Classical field theory and the Euler-Lagrange equations

In this post I'll try to briefly give a more-precise-than-you-usually-find explanation of the Euler-Lagrange equations for classical fields. This is a point where textbooks tend to be sloppy so hopefully this post can clear things up somewhat, even though I will ignore the analytical details of convergence and smoothness. In a follow-up post I plan to explain Noether's theorem for fields.

Let's begin with the simplest example: a real scalar field. That is simply a function $\phi : \mathbb{R}^{n+1} \to \mathbb{R}$ (assumed to be sufficiently smooth and to decay sufficiently fast at infinity). Here $\mathbb{R}^{n+1}$ stands for one dimension of time and $n$ dimensions of space. We write the coordinates on $\mathbb{R}^{n+1}$ as $x^\mu$, where $\mu$ ranges from $0$ to $n$, with $\mu = 0$ being the time dimension.

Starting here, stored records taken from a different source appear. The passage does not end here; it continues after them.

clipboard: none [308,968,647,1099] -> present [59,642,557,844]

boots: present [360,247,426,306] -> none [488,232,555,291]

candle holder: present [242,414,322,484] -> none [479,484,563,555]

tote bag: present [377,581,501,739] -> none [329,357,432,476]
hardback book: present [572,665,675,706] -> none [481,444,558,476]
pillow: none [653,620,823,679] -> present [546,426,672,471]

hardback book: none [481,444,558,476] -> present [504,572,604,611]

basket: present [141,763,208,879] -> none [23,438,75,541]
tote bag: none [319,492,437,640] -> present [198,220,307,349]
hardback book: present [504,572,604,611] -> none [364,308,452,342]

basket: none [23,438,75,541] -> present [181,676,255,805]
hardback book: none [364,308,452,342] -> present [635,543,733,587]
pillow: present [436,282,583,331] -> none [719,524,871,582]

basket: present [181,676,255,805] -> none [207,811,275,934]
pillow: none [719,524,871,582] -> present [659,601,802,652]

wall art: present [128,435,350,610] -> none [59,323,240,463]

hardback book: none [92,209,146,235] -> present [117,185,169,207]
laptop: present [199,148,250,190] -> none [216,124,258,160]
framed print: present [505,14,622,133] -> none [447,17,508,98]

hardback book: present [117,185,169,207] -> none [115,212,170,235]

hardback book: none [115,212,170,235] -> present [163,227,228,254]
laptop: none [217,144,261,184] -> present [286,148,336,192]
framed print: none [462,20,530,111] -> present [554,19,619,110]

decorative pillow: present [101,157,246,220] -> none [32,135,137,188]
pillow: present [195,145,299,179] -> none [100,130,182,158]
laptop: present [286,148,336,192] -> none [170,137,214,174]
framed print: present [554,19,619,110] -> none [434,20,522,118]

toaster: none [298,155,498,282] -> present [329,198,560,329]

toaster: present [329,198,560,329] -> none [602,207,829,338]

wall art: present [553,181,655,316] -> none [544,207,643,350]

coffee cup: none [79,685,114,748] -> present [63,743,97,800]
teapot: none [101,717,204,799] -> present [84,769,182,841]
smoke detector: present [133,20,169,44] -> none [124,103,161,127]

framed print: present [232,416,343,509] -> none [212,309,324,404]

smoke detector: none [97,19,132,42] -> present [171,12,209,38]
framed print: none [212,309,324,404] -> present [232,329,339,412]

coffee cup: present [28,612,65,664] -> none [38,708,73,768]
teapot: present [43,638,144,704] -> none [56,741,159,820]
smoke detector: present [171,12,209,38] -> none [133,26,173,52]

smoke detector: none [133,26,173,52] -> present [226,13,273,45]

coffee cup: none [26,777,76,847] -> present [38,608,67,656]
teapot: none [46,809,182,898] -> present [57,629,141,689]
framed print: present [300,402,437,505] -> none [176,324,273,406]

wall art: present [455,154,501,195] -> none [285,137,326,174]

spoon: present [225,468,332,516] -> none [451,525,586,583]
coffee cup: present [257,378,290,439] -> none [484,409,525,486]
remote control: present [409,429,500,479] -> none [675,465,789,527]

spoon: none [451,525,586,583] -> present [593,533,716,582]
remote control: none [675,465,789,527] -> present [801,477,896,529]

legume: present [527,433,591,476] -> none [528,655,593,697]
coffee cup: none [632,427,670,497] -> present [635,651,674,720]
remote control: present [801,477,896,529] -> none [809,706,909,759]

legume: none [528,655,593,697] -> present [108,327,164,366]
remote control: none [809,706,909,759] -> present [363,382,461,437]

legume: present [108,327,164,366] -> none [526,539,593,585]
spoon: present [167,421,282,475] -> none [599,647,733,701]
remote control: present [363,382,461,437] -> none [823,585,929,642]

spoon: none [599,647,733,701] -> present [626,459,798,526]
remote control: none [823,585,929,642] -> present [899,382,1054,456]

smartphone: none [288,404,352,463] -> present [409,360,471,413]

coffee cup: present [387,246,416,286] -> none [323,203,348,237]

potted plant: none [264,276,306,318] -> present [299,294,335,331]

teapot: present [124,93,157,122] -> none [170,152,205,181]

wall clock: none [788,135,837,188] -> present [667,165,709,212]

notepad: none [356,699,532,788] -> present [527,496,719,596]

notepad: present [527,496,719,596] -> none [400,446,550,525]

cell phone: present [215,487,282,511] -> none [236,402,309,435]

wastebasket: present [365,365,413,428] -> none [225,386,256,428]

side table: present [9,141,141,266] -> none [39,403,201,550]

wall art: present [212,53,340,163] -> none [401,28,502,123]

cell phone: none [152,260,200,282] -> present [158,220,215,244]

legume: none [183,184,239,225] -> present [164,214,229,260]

One obtains the equations of motion for $\phi$ from a Lagrangian density $\mathcal{L}$. In this case, the Lagrangian density is a function[1] $\mathcal{L} : \mathbb{R} \times \mathbb{R}^{n+1} \to \mathbb{R}$, which we think of as $\mathcal{L}(\phi, \partial_{\mu} \phi)$. When we write $\mathcal{L}$ as a function of $\phi$ and $\partial_\mu \phi$, these are thought of as simply labels for the arguments of $\mathcal{L}$. There is some notational abuse because $\phi$ and $\partial_\mu \phi$ can show up several times in a formula, sometimes being a label for an argument of $\mathcal{L}$, and other times being an actual function $\phi$ and the actual derivatives $\partial_\mu \phi$ of that function. This is analogous to how we're used to writing $f = f(x, y)$ and then referring to objects like $\partial f/\partial x$. Here $x$ can stand for an actual number, or it can stand for a label for the first argument of $f$. Both usages frequently appear in formulas, such as if we write $\partial f/\partial x = x^2 + y$, where on the left $x$ is merely a label, and on the right it is an actual number.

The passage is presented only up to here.